##### GIVEN ENTRIES

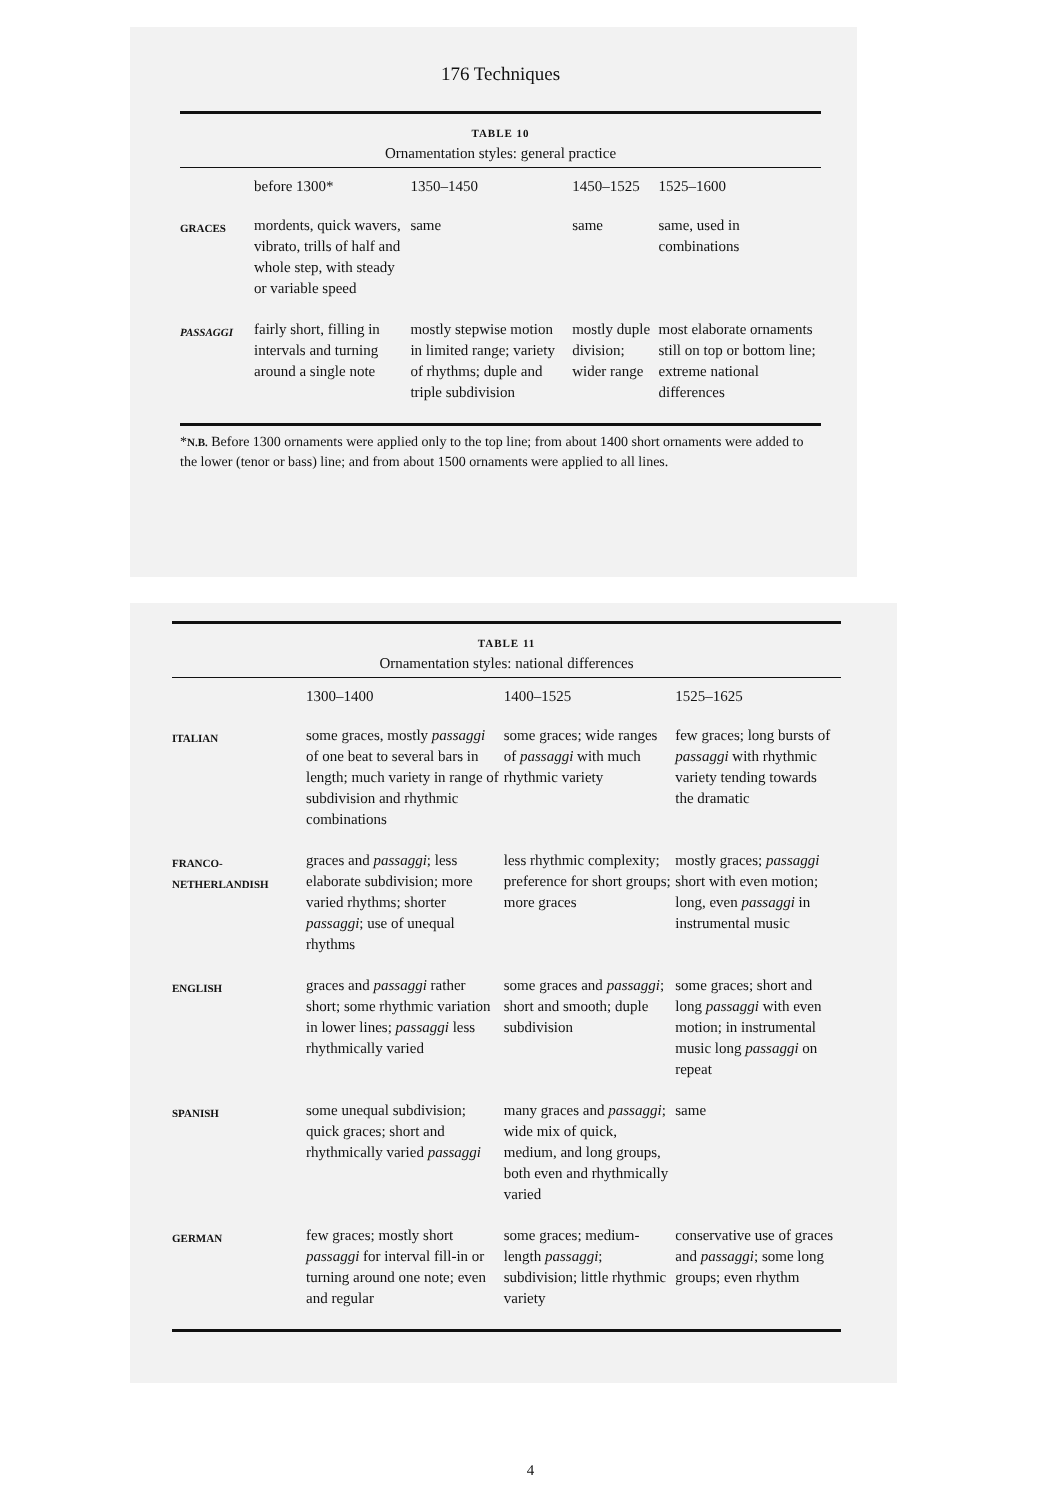176 Techniques
TABLE 10
Ornamentation styles: general practice
| | before 1300* | 1350–1450 | 1450–1525 | 1525–1600 |
| --- | --- | --- | --- | --- |
| GRACES | mordents, quick wavers, vibrato, trills of half and whole step, with steady or variable speed | same | same | same, used in combinations |
| PASSAGGI | fairly short, filling in intervals and turning around a single note | mostly stepwise motion in limited range; variety of rhythms; duple and triple subdivision | mostly duple division; wider range | most elaborate ornaments still on top or bottom line; extreme national differences |
*N.B. Before 1300 ornaments were applied only to the top line; from about 1400 short ornaments were added to the lower (tenor or bass) line; and from about 1500 ornaments were applied to all lines.
TABLE 11
Ornamentation styles: national differences
| | 1300–1400 | 1400–1525 | 1525–1625 |
| --- | --- | --- | --- |
| ITALIAN | some graces, mostly passaggi of one beat to several bars in length; much variety in range of subdivision and rhythmic combinations | some graces; wide ranges of passaggi with much rhythmic variety | few graces; long bursts of passaggi with rhythmic variety tending towards the dramatic |
| FRANCO- NETHERLANDISH | graces and passaggi ; less elaborate subdivision; more varied rhythms; shorter passaggi ; use of unequal rhythms | less rhythmic complexity; preference for short groups; more graces | mostly graces; passaggi short with even motion; long, even passaggi in instrumental music |
| ENGLISH | graces and passaggi rather short; some rhythmic variation in lower lines; passaggi less rhythmically varied | some graces and passaggi ; short and smooth; duple subdivision | some graces; short and long passaggi with even motion; in instrumental music long passaggi on repeat |
| SPANISH | some unequal subdivision; quick graces; short and rhythmically varied passaggi | many graces and passaggi ; wide mix of quick, medium, and long groups, both even and rhythmically varied | same |
| GERMAN | few graces; mostly short passaggi for interval fill-in or turning around one note; even and regular | some graces; medium-length passaggi ; subdivision; little rhythmic variety | conservative use of graces and passaggi ; some long groups; even rhythm |
4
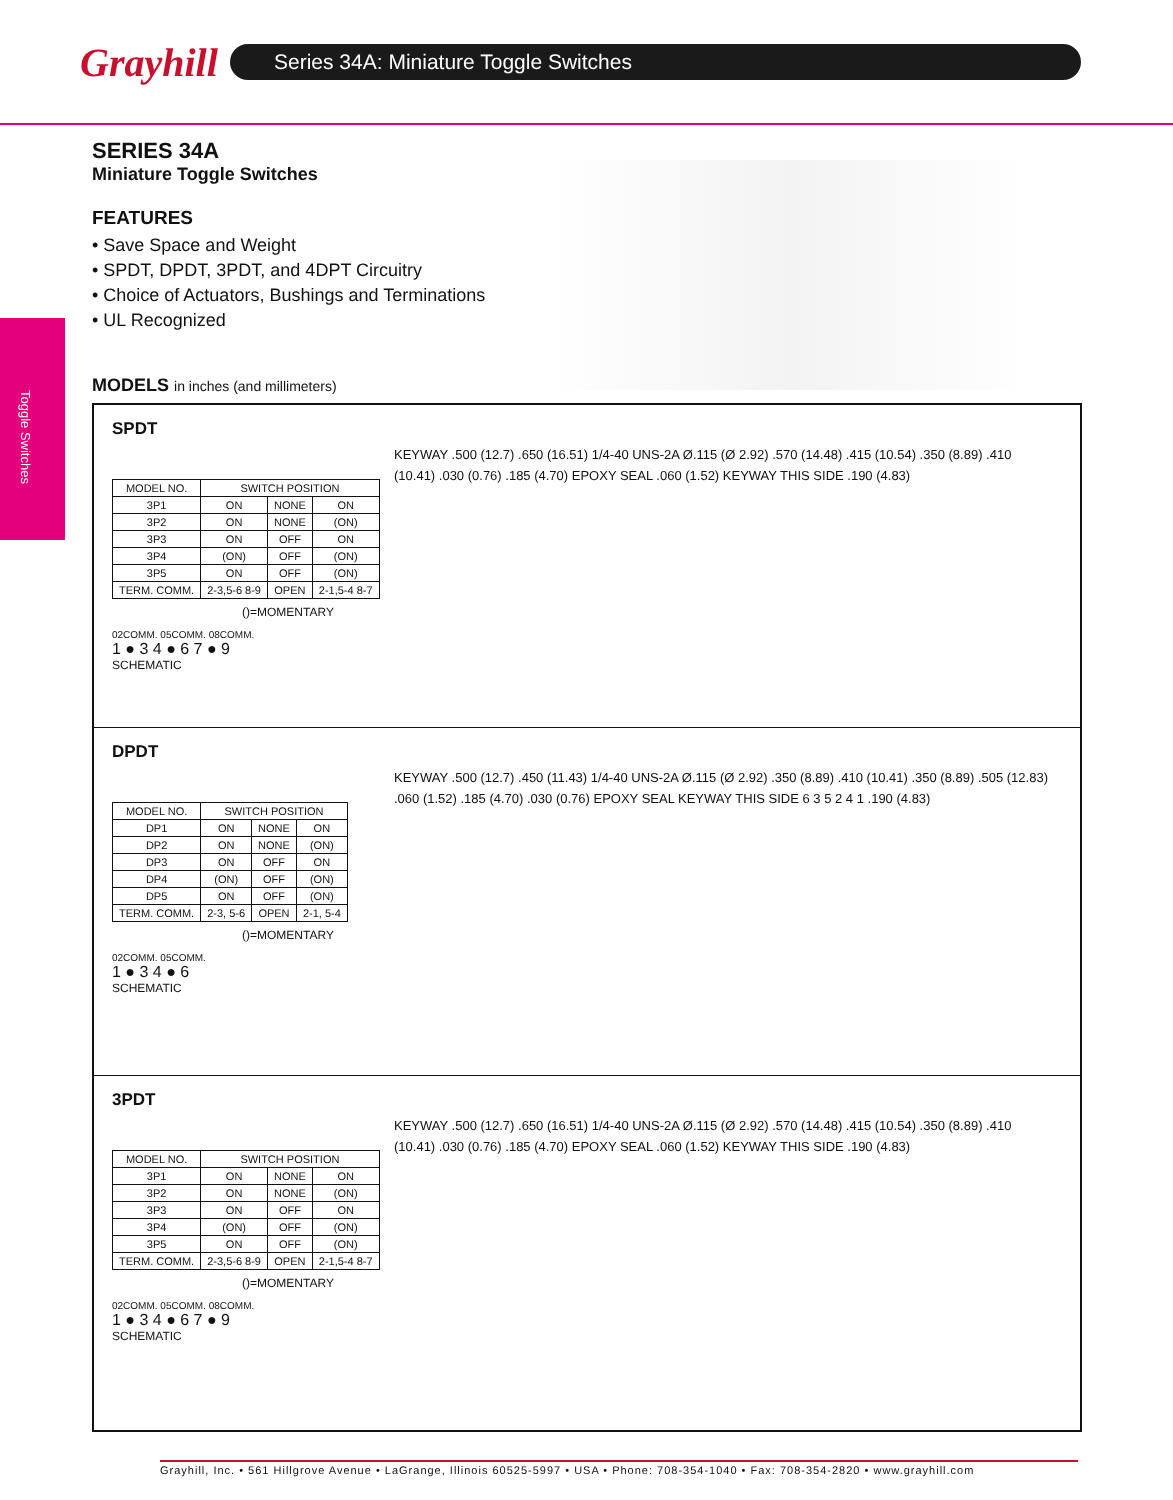Grayhill
Series 34A: Miniature Toggle Switches
Toggle Switches
SERIES 34A
Miniature Toggle Switches
FEATURES
• Save Space and Weight
• SPDT, DPDT, 3PDT, and 4DPT Circuitry
• Choice of Actuators, Bushings and Terminations
• UL Recognized
MODELS in inches (and millimeters)
SPDT
| MODEL NO. | SWITCH POSITION | | |
| --- | --- | --- | --- |
| 3P1 | ON | NONE | ON |
| 3P2 | ON | NONE | (ON) |
| 3P3 | ON | OFF | ON |
| 3P4 | (ON) | OFF | (ON) |
| 3P5 | ON | OFF | (ON) |
| TERM. COMM. | 2-3,5-6 8-9 | OPEN | 2-1,5-4 8-7 |
()=MOMENTARY
02COMM. 05COMM. 08COMM.
1 ● 3 4 ● 6 7 ● 9
SCHEMATIC
KEYWAY .500 (12.7) .650 (16.51) 1/4-40 UNS-2A Ø.115 (Ø 2.92) .570 (14.48) .415 (10.54) .350 (8.89) .410 (10.41) .030 (0.76) .185 (4.70) EPOXY SEAL .060 (1.52) KEYWAY THIS SIDE .190 (4.83)
DPDT
| MODEL NO. | SWITCH POSITION | | |
| --- | --- | --- | --- |
| DP1 | ON | NONE | ON |
| DP2 | ON | NONE | (ON) |
| DP3 | ON | OFF | ON |
| DP4 | (ON) | OFF | (ON) |
| DP5 | ON | OFF | (ON) |
| TERM. COMM. | 2-3, 5-6 | OPEN | 2-1, 5-4 |
()=MOMENTARY
02COMM. 05COMM.
1 ● 3 4 ● 6
SCHEMATIC
KEYWAY .500 (12.7) .450 (11.43) 1/4-40 UNS-2A Ø.115 (Ø 2.92) .350 (8.89) .410 (10.41) .350 (8.89) .505 (12.83) .060 (1.52) .185 (4.70) .030 (0.76) EPOXY SEAL KEYWAY THIS SIDE 6 3 5 2 4 1 .190 (4.83)
3PDT
| MODEL NO. | SWITCH POSITION | | |
| --- | --- | --- | --- |
| 3P1 | ON | NONE | ON |
| 3P2 | ON | NONE | (ON) |
| 3P3 | ON | OFF | ON |
| 3P4 | (ON) | OFF | (ON) |
| 3P5 | ON | OFF | (ON) |
| TERM. COMM. | 2-3,5-6 8-9 | OPEN | 2-1,5-4 8-7 |
()=MOMENTARY
02COMM. 05COMM. 08COMM.
1 ● 3 4 ● 6 7 ● 9
SCHEMATIC
KEYWAY .500 (12.7) .650 (16.51) 1/4-40 UNS-2A Ø.115 (Ø 2.92) .570 (14.48) .415 (10.54) .350 (8.89) .410 (10.41) .030 (0.76) .185 (4.70) EPOXY SEAL .060 (1.52) KEYWAY THIS SIDE .190 (4.83)
Grayhill, Inc. • 561 Hillgrove Avenue • LaGrange, Illinois 60525-5997 • USA • Phone: 708-354-1040 • Fax: 708-354-2820 • www.grayhill.com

##########

■ **ASSIGNMENT**: Give only the lines from the one holding "in combinations |" through the one holding "instrumental music |", each restated exactly as it appears above.

■ **SOLUTION**:
| GRACES | mordents, quick wavers, vibrato, trills of half and whole step, with steady or variable speed | same | same | same, used in combinations |
| PASSAGGI | fairly short, filling in intervals and turning around a single note | mostly stepwise motion in limited range; variety of rhythms; duple and triple subdivision | mostly duple division; wider range | most elaborate ornaments still on top or bottom line; extreme national differences |
*N.B. Before 1300 ornaments were applied only to the top line; from about 1400 short ornaments were added to the lower (tenor or bass) line; and from about 1500 ornaments were applied to all lines.
TABLE 11
Ornamentation styles: national differences
| | 1300–1400 | 1400–1525 | 1525–1625 |
| --- | --- | --- | --- |
| ITALIAN | some graces, mostly passaggi of one beat to several bars in length; much variety in range of subdivision and rhythmic combinations | some graces; wide ranges of passaggi with much rhythmic variety | few graces; long bursts of passaggi with rhythmic variety tending towards the dramatic |
| FRANCO- NETHERLANDISH | graces and passaggi ; less elaborate subdivision; more varied rhythms; shorter passaggi ; use of unequal rhythms | less rhythmic complexity; preference for short groups; more graces | mostly graces; passaggi short with even motion; long, even passaggi in instrumental music |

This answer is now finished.